== OBJECTIVE ==
Rewrite the records below, replacing every "clock" with "timepiece" and leaving everything else unchanged.

== RECORDS FOR THIS EXERCISE ==
==*==
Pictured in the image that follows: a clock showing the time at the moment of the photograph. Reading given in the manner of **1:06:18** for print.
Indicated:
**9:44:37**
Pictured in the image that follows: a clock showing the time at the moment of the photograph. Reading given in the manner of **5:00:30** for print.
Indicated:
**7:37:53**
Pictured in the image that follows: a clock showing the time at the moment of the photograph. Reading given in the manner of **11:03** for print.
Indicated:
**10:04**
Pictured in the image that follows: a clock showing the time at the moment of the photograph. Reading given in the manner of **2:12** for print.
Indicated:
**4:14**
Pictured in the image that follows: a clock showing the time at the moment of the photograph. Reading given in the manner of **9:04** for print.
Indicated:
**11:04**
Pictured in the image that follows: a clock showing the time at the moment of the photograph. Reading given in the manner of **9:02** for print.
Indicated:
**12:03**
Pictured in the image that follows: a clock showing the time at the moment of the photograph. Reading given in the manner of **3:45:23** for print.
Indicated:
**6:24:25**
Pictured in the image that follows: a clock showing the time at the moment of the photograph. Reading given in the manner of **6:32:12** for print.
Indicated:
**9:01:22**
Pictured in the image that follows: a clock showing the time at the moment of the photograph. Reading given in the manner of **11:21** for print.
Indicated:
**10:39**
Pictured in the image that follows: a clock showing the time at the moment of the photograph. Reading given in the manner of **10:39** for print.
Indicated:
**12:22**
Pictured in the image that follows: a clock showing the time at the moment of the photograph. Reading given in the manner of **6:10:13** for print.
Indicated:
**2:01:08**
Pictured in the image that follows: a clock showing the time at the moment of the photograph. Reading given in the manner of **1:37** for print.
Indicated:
==*==
== THE COMPLETED TASK ==
Pictured in the image that follows: a timepiece showing the time at the moment of the photograph. Reading given in the manner of **1:06:18** for print.
Indicated:
**9:44:37**
Pictured in the image that follows: a timepiece showing the time at the moment of the photograph. Reading given in the manner of **5:00:30** for print.
Indicated:
**7:37:53**
Pictured in the image that follows: a timepiece showing the time at the moment of the photograph. Reading given in the manner of **11:03** for print.
Indicated:
**10:04**
Pictured in the image that follows: a timepiece showing the time at the moment of the photograph. Reading given in the manner of **2:12** for print.
Indicated:
**4:14**
Pictured in the image that follows: a timepiece showing the time at the moment of the photograph. Reading given in the manner of **9:04** for print.
Indicated:
**11:04**
Pictured in the image that follows: a timepiece showing the time at the moment of the photograph. Reading given in the manner of **9:02** for print.
Indicated:
**12:03**
Pictured in the image that follows: a timepiece showing the time at the moment of the photograph. Reading given in the manner of **3:45:23** for print.
Indicated:
**6:24:25**
Pictured in the image that follows: a timepiece showing the time at the moment of the photograph. Reading given in the manner of **6:32:12** for print.
Indicated:
**9:01:22**
Pictured in the image that follows: a timepiece showing the time at the moment of the photograph. Reading given in the manner of **11:21** for print.
Indicated:
**10:39**
Pictured in the image that follows: a timepiece showing the time at the moment of the photograph. Reading given in the manner of **10:39** for print.
Indicated:
**12:22**
Pictured in the image that follows: a timepiece showing the time at the moment of the photograph. Reading given in the manner of **6:10:13** for print.
Indicated:
**2:01:08**
Pictured in the image that follows: a timepiece showing the time at the moment of the photograph. Reading given in the manner of **1:37** for print.
Indicated:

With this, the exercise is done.